Celebrate Change

Celebrate Change lesson plan

Transform yourself into a fantastic new creature, using design elements and principles of visual organization to make a mask to use in plays and storytelling.

  • 1.

    Imagine an expressive fantasy creature or character you would like to become. On oak tag or poster board, use Crayola® Colored Pencils to draw a head-sized oval that will become a mask. Sketch features such as eyes with exaggerated expressions to convey a dramatic new identity.

  • 2.

    Experiment with mixing Crayola Model Magic colors to suit the creature's personality. For example, blend two primary colors (red, yellow, blue) well to make a secondary hue (orange, green, purple). Create tints by adding white. For a marbled effect, blend colors incompletely to make streaks.

  • 3.

    Apply Model Magic to the paper oval to make the face. Build up features on top of the drawing. To make multicolored "cinnamon roll" shapes for unusual features, flatten at least two balls of different-colored Model Magic using a rolling pin or dowel. Stack the flattened disks tightly, and roll them up. Use Crayola Scissors to cut 1/4-inch segments. Connect these pieces.

  • 4.

    As you use your hands to form pieces for your mask, focus on making the shape of each piece match its expressive function. Use strips of Model Magic to add expressive lines to the face and to emphasize certain features. Embellish the mask with Crayola Glitter Glue and other decorative materials.

  • 5.

    When the mask is complete, apply Crayola School Glue to the tip of a dowel stick or tree branch. Insert the stick into the chin of the mask.


  • Students develop fantasy creatures and characters, describing personalities in terms of gestures, actions, and expressions displayed.
  • Students make fantasy masks, focusing on shape, form, proportion, line, and emphasis to demonstrate personality.
  • Students present plays and tell stories using masks.

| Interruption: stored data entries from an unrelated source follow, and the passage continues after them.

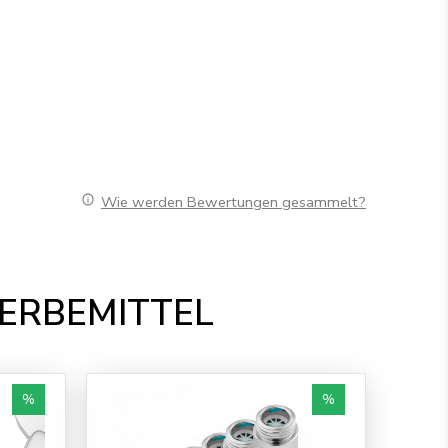
Wie werden Bewertungen gesammelt?
WERBEMITTEL
%
%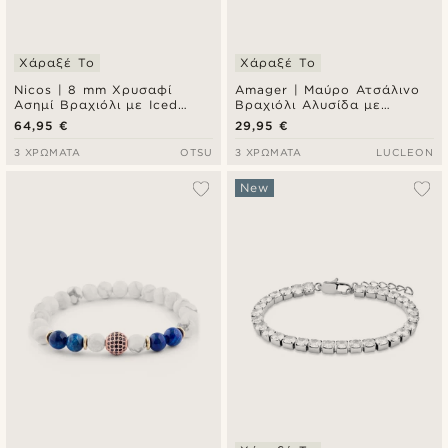
Χάραξέ Το
Χάραξέ Το
Nicos | 8 mm Χρυσαφί
Amager | Μαύρο Ατσάλινο
Ασημί Βραχιόλι με Iced
Βραχιόλι Αλυσίδα με
Cuban Chain Αλυσίδα
Ζιργκόν
64,95 €
29,95 €
Χεριού και Ζιργκόν
3 ΧΡΏΜΑΤΑ
OTSU
3 ΧΡΏΜΑΤΑ
LUCLEON
New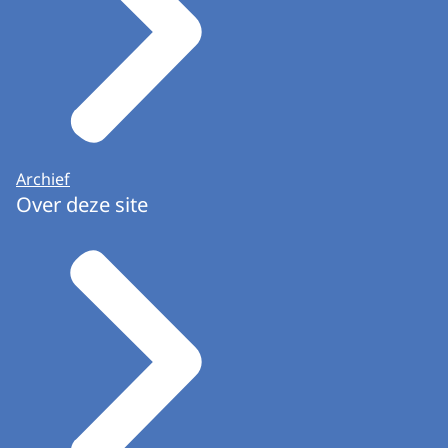
Archief
Over deze site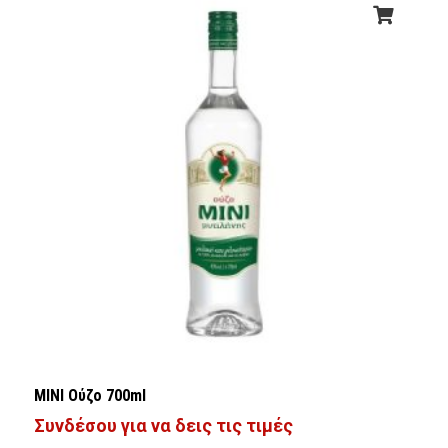
ΜΙΝΙ Ούζο 700ml
Συνδέσου για να δεις τις τιμές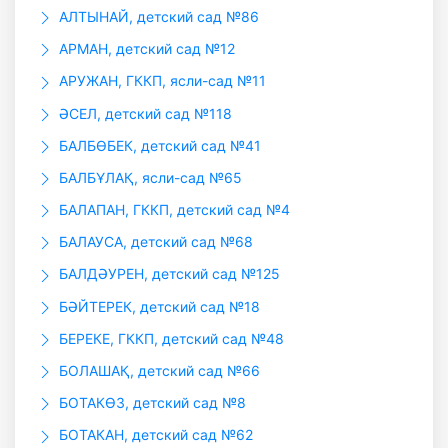
АЛТЫНАЙ, детский сад №86
АРМАН, детский сад №12
АРУЖАН, ГККП, ясли-сад №11
ӘСЕЛ, детский сад №118
БАЛБӨБЕК, детский сад №41
БАЛБҰЛАҚ, ясли-сад №65
БАЛАПАН, ГККП, детский сад №4
БАЛАУСА, детский сад №68
БАЛДӘУРЕН, детский сад №125
БӘЙТЕРЕК, детский сад №18
БЕРЕКЕ, ГККП, детский сад №48
БОЛАШАҚ, детский сад №66
БОТАКӨЗ, детский сад №8
БОТАКАН, детский сад №62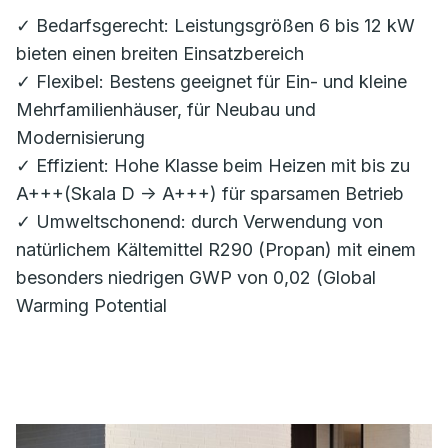
✓ Bedarfsgerecht: Leistungsgrößen 6 bis 12 kW
bieten einen breiten Einsatzbereich
✓ Flexibel: Bestens geeignet für Ein- und kleine
Mehrfamilienhäuser, für Neubau und
Modernisierung
✓ Effizient: Hohe Klasse beim Heizen mit bis zu
A+++(Skala D -> A+++) für sparsamen Betrieb
✓ Umweltschonend: durch Verwendung von
natürlichem Kältemittel R290 (Propan) mit einem
besonders niedrigen GWP von 0,02 (Global
Warming Potential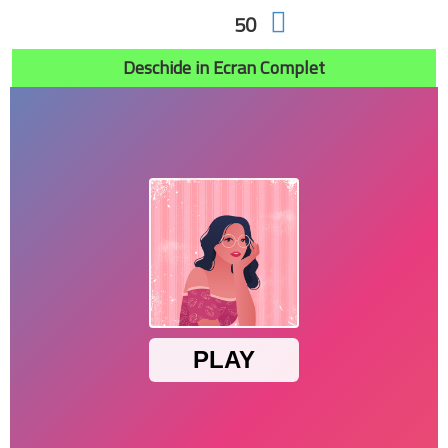
50
CLASICE
COPII
FETE
FOTBAL
Deschide in Ecran Complet
GATIT
HAIOASE
IMPUSCATURI
IN 2
INTRECERI
LOGICE
MARIO
MASINI
MOTOCICLETE
MULTIPLAYER
PUZZLE
SONIC
SPORT
STRATEGIE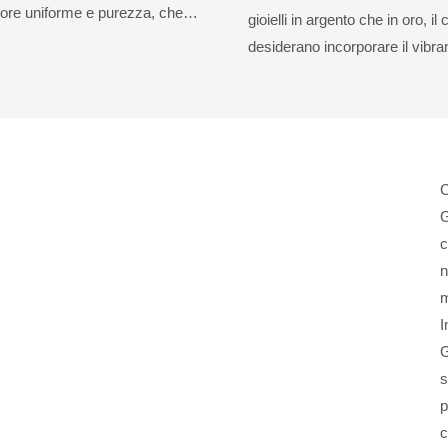
lore uniforme e purezza, che
gioielli in argento che in oro, i
fedelmente l'aspetto degli
desiderano incorporare il vibran
mbiani naturali. Queste gemme
ngono prodotte tramite il
ermale in ambienti di
ontrollati, garantendo pratiche
enibili. Offrono un'alternativa
C
nte vantaggiosa agli smeraldi
G
ultando attraenti per coloro che
c
re preziose ecocompatibili e
n
a fonti responsabili. Gli
m
biani creati in laboratorio sono
I
 diverse forme, tra cui pietre
G
i di gioielleria, offrendo
s
 designer e produttori di gioielli
p
llezioni straordinarie e
c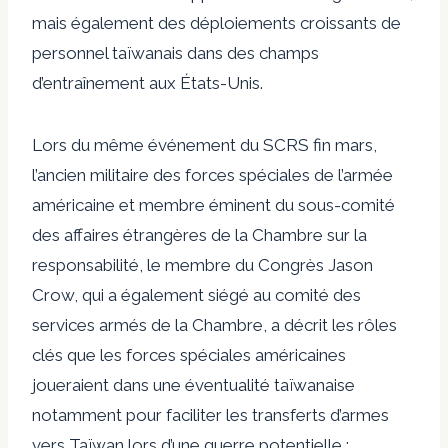
mais également des déploiements croissants de
personnel taïwanais dans des champs
d’entraînement aux États-Unis.
Lors du même événement du SCRS fin mars,
l’ancien militaire des forces spéciales de l’armée
américaine et membre éminent du sous-comité
des affaires étrangères de la Chambre sur la
responsabilité, le membre du Congrès Jason
Crow, qui a également siégé au comité des
services armés de la Chambre, a décrit les rôles
clés que les forces spéciales américaines
joueraient dans une éventualité taïwanaise
notamment pour faciliter les transferts d’armes
vers Taïwan lors d’une guerre potentielle :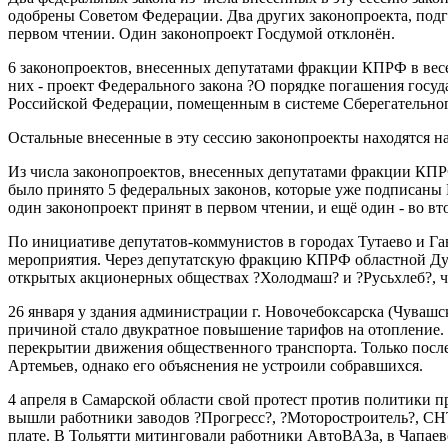
одобрены Советом Федерации. Два других законопроекта, по
первом чтении. Один законопроект Госдумой отклонён.
6 законопроектов, внесенных депутатами фракции КПРФ в вес
них - проект Федерального закона ?О порядке погашения госу
Российской Федерации, помещенным в системе Сберегательног
Остальные внесенные в эту сессию законопроекты находятся н
Из числа законопроектов, внесенных депутатами фракции КПРФ
было принято 5 федеральных законов, которые уже подписаны
один законопроект принят в первом чтении, и ещё один - во вт
По инициативе депутатов-коммунистов в городах Тутаево и Га
мероприятия. Через депутатскую фракцию КПРФ областной Дум
открытых акционерных обществах ?Холодмаш? и ?Русьхлеб?, ч
26 января у здания администрации г. Новочебоксарска (Чувашс
причиной стало двукратное повышение тарифов на отопление. 
перекрытии движения общественного транспорта. Только после
Артемьев, однако его объяснения не устроили собравшихся.
4 апреля в Самарской области свой протест против политики п
вышли работники заводов ?Прогресс?, ?Моторостроитель?, СНТ
плате. В Тольятти митинговали работники АвтоВАЗа, в Чапаев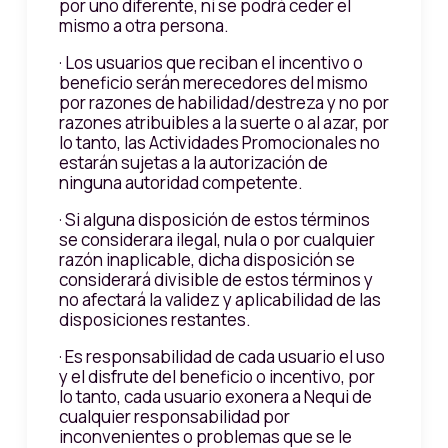
por uno diferente, ni se podrá ceder el
mismo a otra persona.
· Los usuarios que reciban el incentivo o
beneficio serán merecedores del mismo
por razones de habilidad/destreza y no por
razones atribuibles a la suerte o al azar, por
lo tanto, las Actividades Promocionales no
estarán sujetas a la autorización de
ninguna autoridad competente.
· Si alguna disposición de estos términos
se considerara ilegal, nula o por cualquier
razón inaplicable, dicha disposición se
considerará divisible de estos términos y
no afectará la validez y aplicabilidad de las
disposiciones restantes.
· Es responsabilidad de cada usuario el uso
y el disfrute del beneficio o incentivo, por
lo tanto, cada usuario exonera a Nequi de
cualquier responsabilidad por
inconvenientes o problemas que se le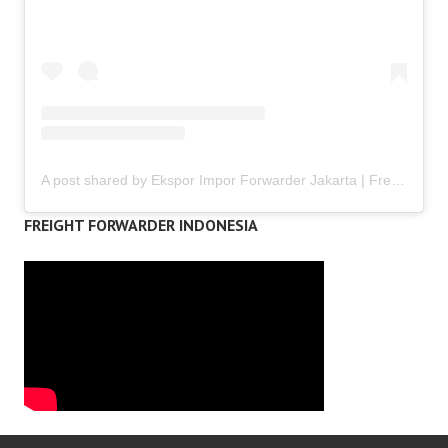
A post shared by Ekspor Impor Forwarder Jakarta | Freight Forwarding Indonesia (@keenamid)
FREIGHT FORWARDER INDONESIA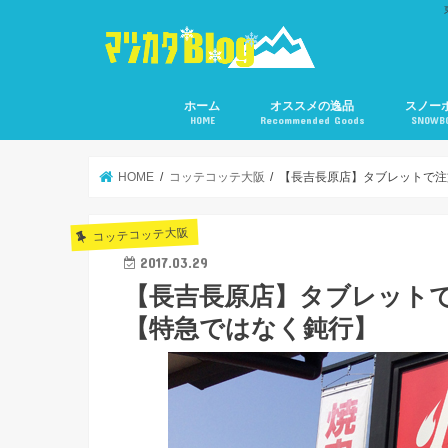
ホーム
オススメの逸品
スノー
HOME
Recommended Goods
SNOWB
HOME
コッテコッテ大阪
【長吉長原店】タブレットで注
コッテコッテ大阪
2017.03.29
【長吉長原店】タブレット
【特急ではなく鈍行】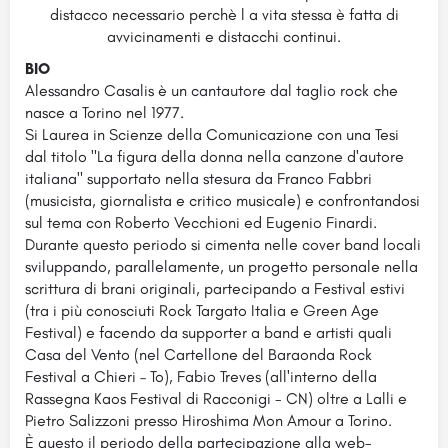
distacco necessario perchè l a vita stessa è fatta di
avvicinamenti e distacchi continui.
BIO
Alessandro Casalis è un cantautore dal taglio rock che
nasce a Torino nel 1977.
Si Laurea in Scienze della Comunicazione con una Tesi
dal titolo "La figura della donna nella canzone d'autore
italiana" supportato nella stesura da Franco Fabbri
(musicista, giornalista e critico musicale) e confrontandosi
sul tema con Roberto Vecchioni ed Eugenio Finardi.
Durante questo periodo si cimenta nelle cover band locali
sviluppando, parallelamente, un progetto personale nella
scrittura di brani originali, partecipando a Festival estivi
(tra i più conosciuti Rock Targato Italia e Green Age
Festival) e facendo da supporter a band e artisti quali
Casa del Vento (nel Cartellone del Baraonda Rock
Festival a Chieri – To), Fabio Treves (all'interno della
Rassegna Kaos Festival di Racconigi - CN) oltre a Lalli e
Pietro Salizzoni presso Hiroshima Mon Amour a Torino.
È questo il periodo della partecipazione alla web-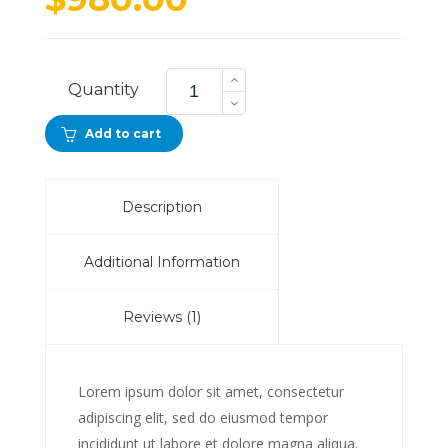
ratin
36.3
MP
Quantity
Camera
quantity
Add to cart
Description
Additional Information
Reviews (1)
Lorem ipsum dolor sit amet, consectetur
adipiscing elit, sed do eiusmod tempor
incididunt ut labore et dolore magna aliqua.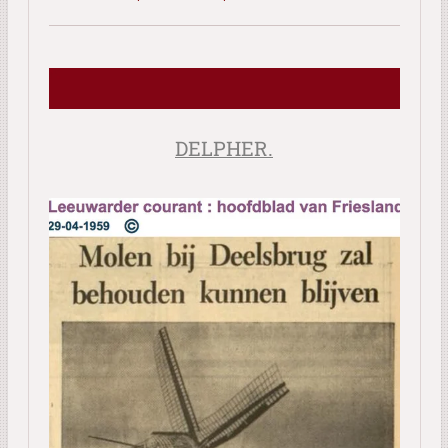
DELPHER.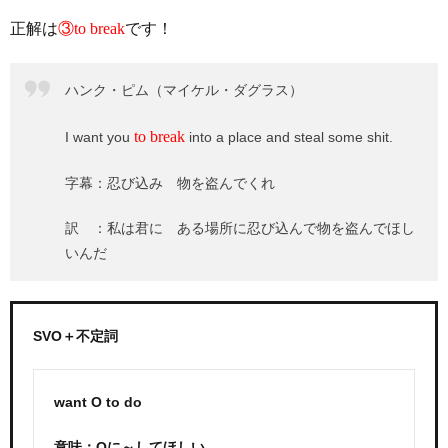
正解は
③to break
です！
ハンク・ピム（マイケル・ダグラス）
to break
I want you
into a place and steal some shit.
字幕：忍び込み 物を盗んでくれ
訳 ：私は君に ある場所に忍び込んで物を盗んでほし
いんだ
SVO＋不定詞
want O to do
意味：Oに～してほしい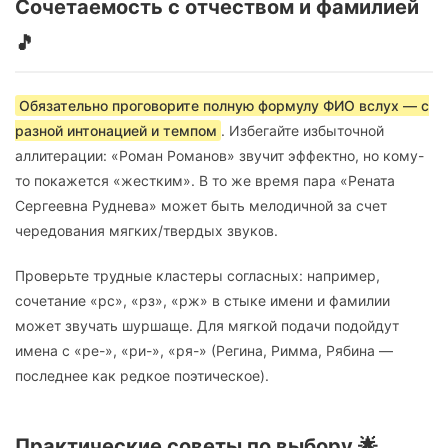
Сочетаемость с отчеством и фамилией
🎵
Обязательно проговорите полную формулу ФИО вслух — с
разной интонацией и темпом
. Избегайте избыточной
аллитерации: «Роман Романов» звучит эффектно, но кому-
то покажется «жестким». В то же время пара «Рената
Сергеевна Руднева» может быть мелодичной за счет
чередования мягких/твердых звуков.
Проверьте трудные кластеры согласных: например,
сочетание «рс», «рз», «рж» в стыке имени и фамилии
может звучать шуршаще. Для мягкой подачи подойдут
имена с «ре-», «ри-», «ря-» (Регина, Римма, Рябина —
последнее как редкое поэтическое).
Практические советы по выбору 🌟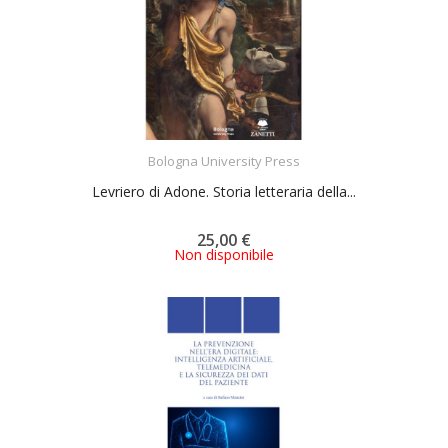
ACQUISTA
Bologna University Press
Levriero di Adone. Storia letteraria della...
25,00 €
Non disponibile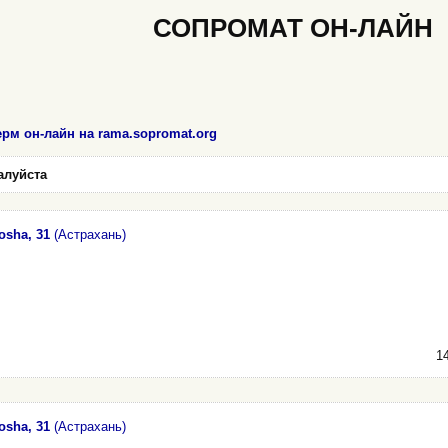
СОПРОМАТ ОН-ЛАЙН
ерм он-лайн на rama.sopromat.org
алуйста
osha, 31
(Астрахань)
14
osha, 31
(Астрахань)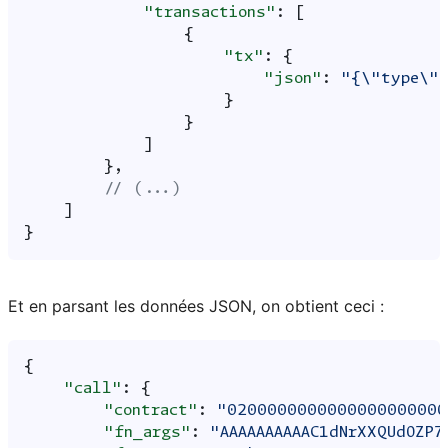
"transactions"
:
[
{
"tx"
:
{
"json"
:
"{\"type\":
}
}
]
},
// (...)
]
}
Et en parsant les données JSON, on obtient ceci :
{
"call"
:
{
"contract"
:
"0200000000000000000000
"fn_args"
:
"AAAAAAAAAAC1dNrXXQUdOZP7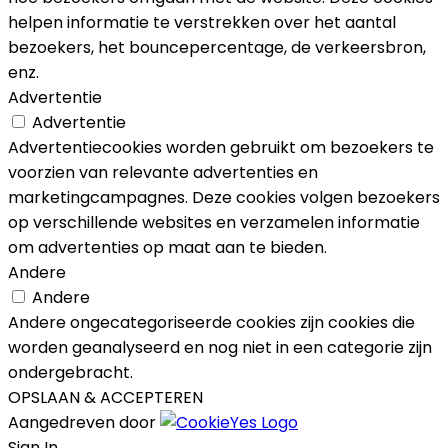
helpen informatie te verstrekken over het aantal
bezoekers, het bouncepercentage, de verkeersbron,
enz.
Advertentie
Advertentie
Advertentiecookies worden gebruikt om bezoekers te
voorzien van relevante advertenties en
marketingcampagnes. Deze cookies volgen bezoekers
op verschillende websites en verzamelen informatie
om advertenties op maat aan te bieden.
Andere
Andere
Andere ongecategoriseerde cookies zijn cookies die
worden geanalyseerd en nog niet in een categorie zijn
ondergebracht.
OPSLAAN & ACCEPTEREN
Aangedreven door
Sign In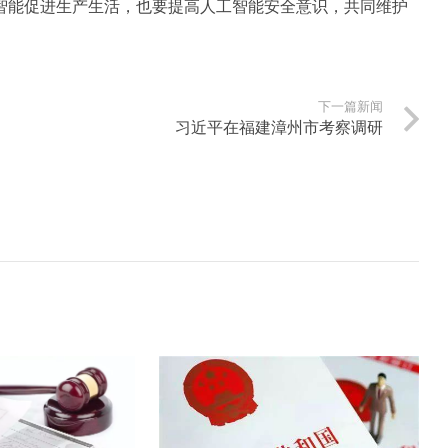
能促进生产生活，也要提高人工智能安全意识，共同维护
下一篇新闻
习近平在福建漳州市考察调研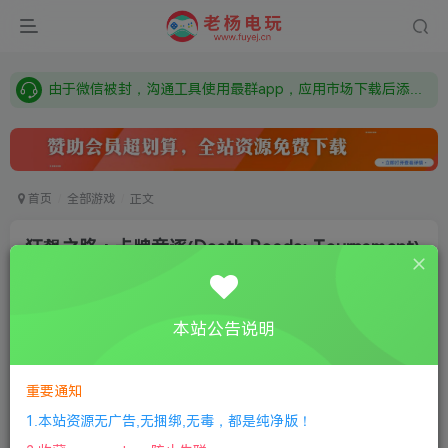
需要什么游戏请联系客服，若链接失效请联系客服，百度网盘边上的激活码也是解压密码
本站资源来自网络搜集，如有侵权，请联系删除：fuyej@qq.com 附上证书和内容链接
由于微信被封，沟通工具使用最群app，应用市场下载后添加好友：Y9FA49 以后用最群交流解决问题。不再使用微信！
需要什么游戏请联系客服，若链接失效请联系客服，百度网盘边上的激活码也是解压密码
首页
全部游戏
正文
狂飙之路：卡牌竞逐(Death Roads: Tournament)
老杨电玩
关注
私信
8个月前更新
本站公告说明
0
167
8
①
下载安装教程
②
下载安装视频教程
③
游戏运行
库下载
④
DX修复下载
重要通知
1.本站资源无广告,无捆绑,无毒，都是纯净版！
版本：v0.9.3.89|容量1GB|官方简体中文|2023年04月17号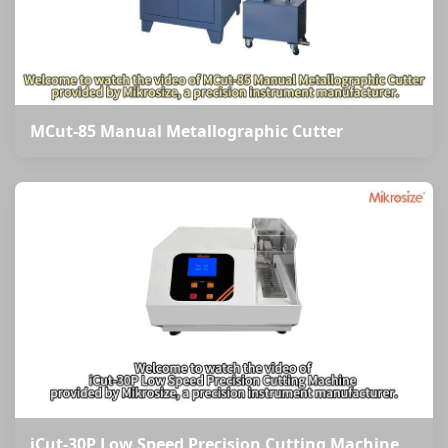
MCut-85 Manual Metallographic Cutter
iCut-30P Low Speed Precision Cutting Machine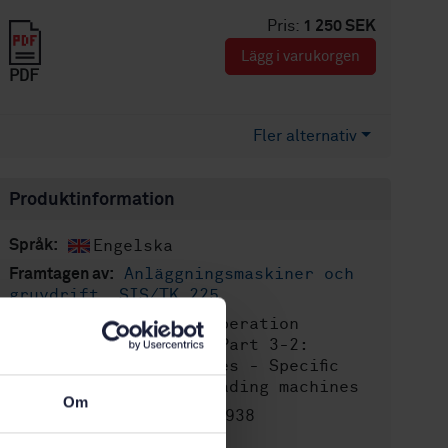
Pris:
1 250 SEK
Lägg i varukorgen
PDF
Fler alternativ
Produktinformation
Engelska
Språk:
Anläggningsmaskiner och
Framtagen av:
gruvdrift, SIS/TK 225
Road operation
Internationell titel:
machinery - Safety - Part 3-2:
Winter service machines - Specific
requirements for spreading machines
Om
STD-80031938
Artikelnummer:
1
Utgåva: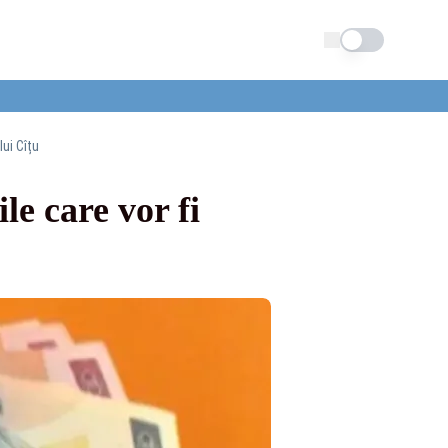
Schimba tema
ui Cîțu
e care vor fi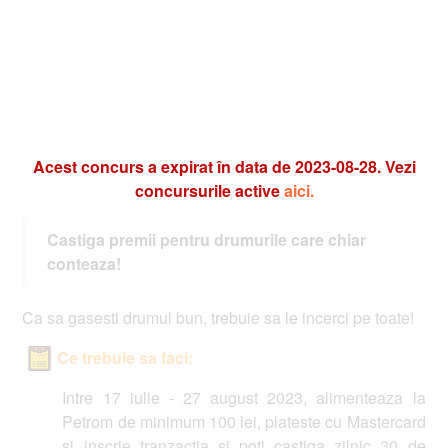
Acest concurs a expirat în data de 2023-08-28. Vezi
concursurile active
aici.
Castiga premii pentru drumurile care chiar
conteaza!
Ca sa gasesti drumul bun, trebuie sa le incerci pe toate!
Ce trebuie sa faci:
Intre 17 iulie - 27 august 2023, alimenteaza la
Petrom de minimum 100 lei, plateste cu Mastercard
si inscrie tranzactia si poti castiga zilnic 30 de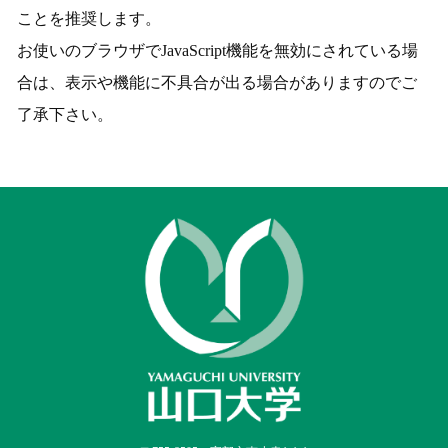
ことを推奨します。
お使いのブラウザでJavaScript機能を無効にされている場
合は、表示や機能に不具合が出る場合がありますのでご
了承下さい。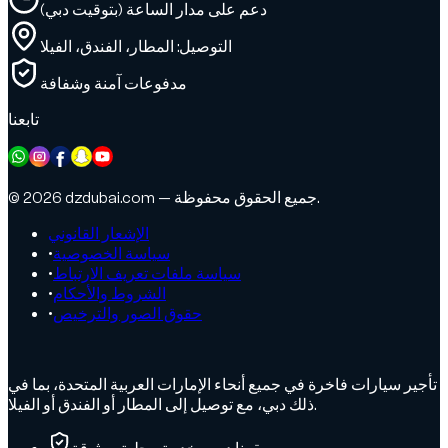
دعم على مدار الساعة (بتوقيت دبي)
التوصيل: المطار، الفندق، الفيلا
مدفوعات آمنة وشفافة
تابعنا
© 2026 dzdubai.com — جميع الحقوق محفوظة.
الإشعار القانوني
سياسة الخصوصية
•
سياسة ملفات تعريف الارتباط
•
الشروط والأحكام
•
حقوق الصور والترخيص
•
تأجير سيارات فاخرة في جميع أنحاء الإمارات العربية المتحدة، بما في
ذلك دبي، مع توصيل إلى المطار أو الفندق أو الفيلا.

  • Introduce this imaginative experience by reading or telling a story with unique and expressive characters. Ask children to name or find other dramatic personalities in books or create them in stories of their own.
  • Older children can research the art of mask-making, or specific mask-making traditions such as those of Japanese Noh theater. Use Model Magic to make replicas of different masks from around the world.
  • Younger children and special needs students may benefit from short practice sessions experimenting with color mixing and sculpting techniques before participating in this activity.